Lately I've written a lot about speck, seeing as our first batch just got finished.
Bill Burge, a St. Louis food blogger, got to taste our speck. As he tweeted:
Just ate that @woolypigs bacon--uncooked as suggested. Pretty damn good. Reminded of me of @cookingkids lop yuk a little w/ better porkYes, our speck is very good, and yes Mangalitsa fat is very different from other pig fat. At least, that's what the chemical analysis says.
As an aside, I ate off 2 other slabs of bacon I have to gauge fat texture--1 red wattle, 1 duroc cross. There's definitely a difference...
I'd never heard of "lop yuk", so I did some research. It sounds like the Chinese expression for speck or "cured pork" - particularly belly. I'd not heard of lop yuk (Chinese bacon) - but here's some info about it.
I'm fascinated by Chinese charcuterie. They have us beat by a few thousand years on pig breeds and products like ham, fermented sausages (e.g. salami) and bacon.
If you look at FAO's map of pig population density, you can see there's a belt that stretches from China to Europe. In that zone, you can find products like bacon, lop yuk, ham, salami, etc. Although the processes will be the same (kill the germs, dry out the pork to reduce water activity and stop further germ growth), the spices used to season the cured pork, and whether or not there's smoke on the product, will vary from place to place.

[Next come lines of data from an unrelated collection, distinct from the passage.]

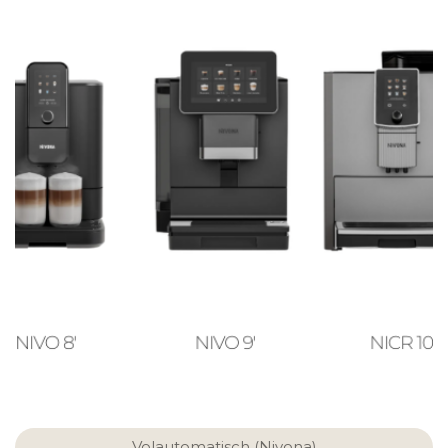
Volautomatisch (Nivona)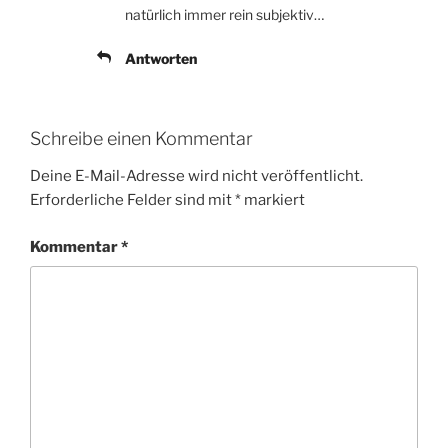
natürlich immer rein subjektiv…
Antworten
Schreibe einen Kommentar
Deine E-Mail-Adresse wird nicht veröffentlicht.
Erforderliche Felder sind mit
*
markiert
Kommentar
*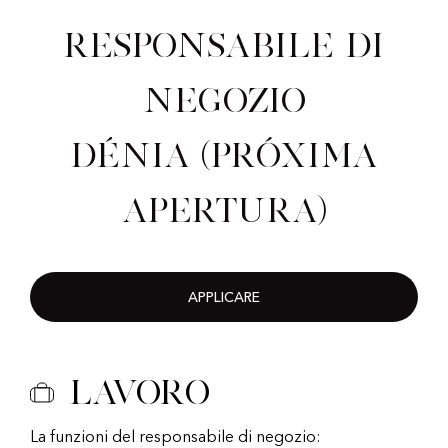
Responsabile di
negozio
Dénia (Próxima
Apertura)
APPLICARE
Lavoro
La funzioni del responsabile di negozio: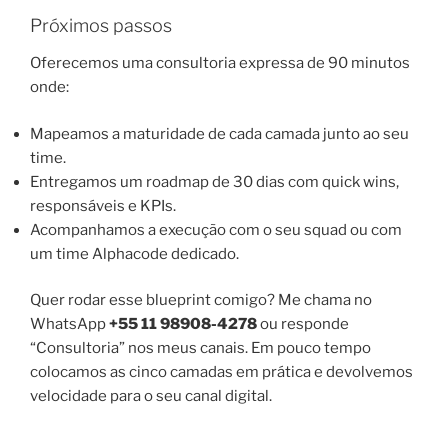
Próximos passos
Oferecemos uma consultoria expressa de 90 minutos
onde:
Mapeamos a maturidade de cada camada junto ao seu
time.
Entregamos um roadmap de 30 dias com quick wins,
responsáveis e KPIs.
Acompanhamos a execução com o seu squad ou com
um time Alphacode dedicado.
Quer rodar esse blueprint comigo? Me chama no
WhatsApp
+55 11 98908-4278
ou responde
“Consultoria” nos meus canais. Em pouco tempo
colocamos as cinco camadas em prática e devolvemos
velocidade para o seu canal digital.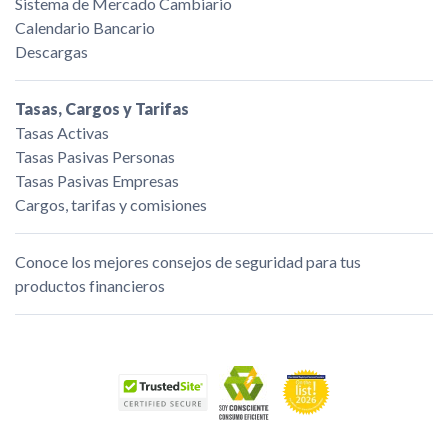
Sistema de Mercado Cambiario
Calendario Bancario
Descargas
Tasas, Cargos y Tarifas
Tasas Activas
Tasas Pasivas Personas
Tasas Pasivas Empresas
Cargos, tarifas y comisiones
Conoce los mejores consejos de seguridad para tus
productos financieros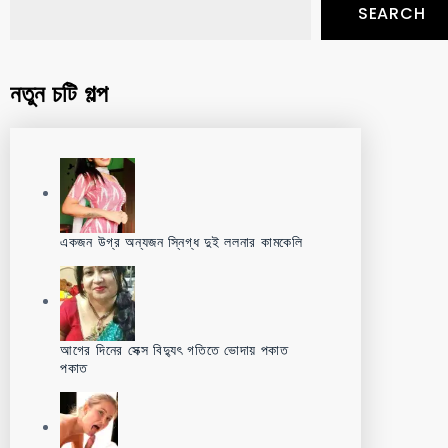
SEARCH
নতুন চটি গল্প
একজন উগ্র অন্যজন স্নিগ্ধ দুই ললনার কামকেলি
আগের দিনের সেক্স বিদ্যুৎ গতিতে ভোদায় পকাত
পকাত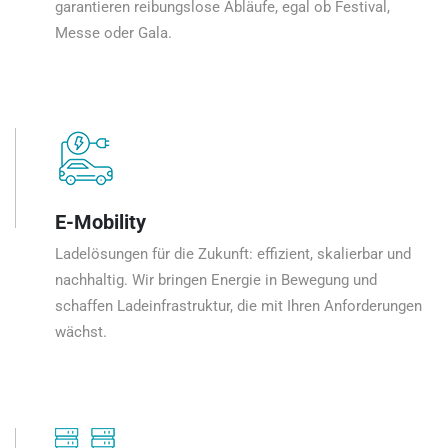
garantieren reibungslose Abläufe, egal ob Festival,
Messe oder Gala.
E-Mobility
Ladelösungen für die Zukunft: effizient, skalierbar und
nachhaltig. Wir bringen Energie in Bewegung und
schaffen Ladeinfrastruktur, die mit Ihren Anforderungen
wächst.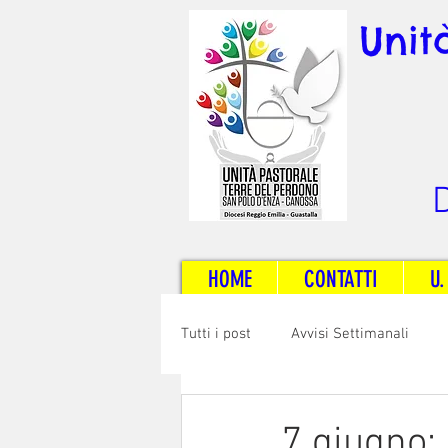
Unit
D
HOME
CONTATTI
U.
Tutti i post
Avvisi Settimanali
Sposi e Adulti
Servizi
C
7 giugno: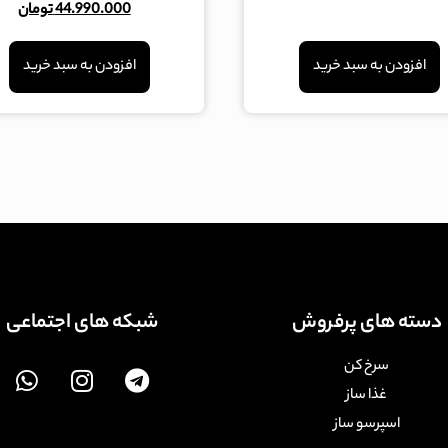
44.990.000
تومان
از 5
افزودن به سبد خرید
افزودن به سبد خرید
دسته های پرفروش
شبکه های اجتماعی
سرخ کن
غذا ساز
اسپرسو ساز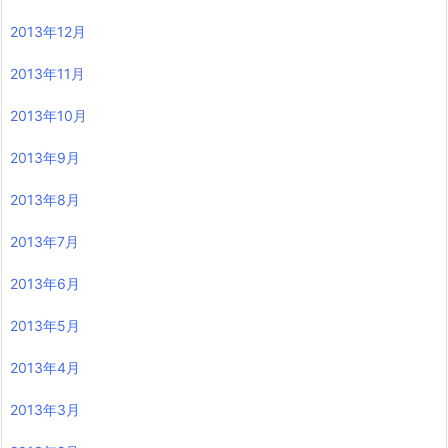
2013年12月
2013年11月
2013年10月
2013年9月
2013年8月
2013年7月
2013年6月
2013年5月
2013年4月
2013年3月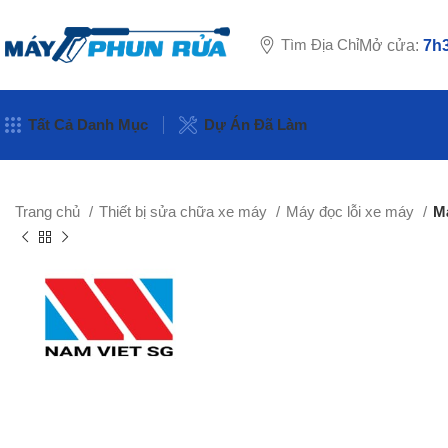
Tìm Địa Chỉ
Mở cửa:
7h3
Tất Cả Danh Mục
Dự Án Đã Làm
Trang chủ
Thiết bị sửa chữa xe máy
Máy đọc lỗi xe máy
M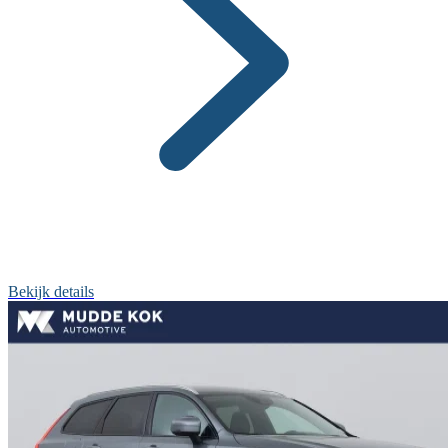
Bekijk details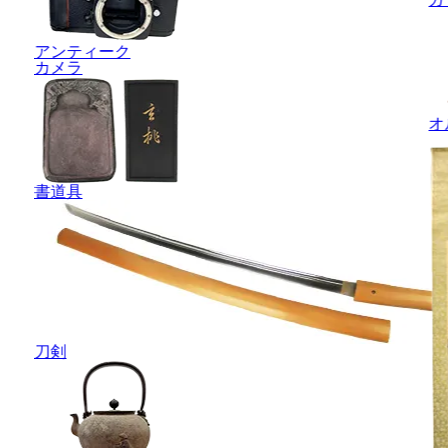
アンティーク
カメラ
オ
書道具
刀剣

For example, the photo at top shows Bachenspeck, a typical Austrian product. It isn't made with soy sauce and other typical Chinese ingredients, but it has a lot in common with lop yuk: they are both cured and dried pork products. Someone looking for lop yuk would recognize Bachenspeck as a similar yet different product. Conceivably one could do for the other in a pinch.
This explains why the market for high quality cured pork products is a global one - e.g. this is why "mangalica szalami" is now marketed in Asia.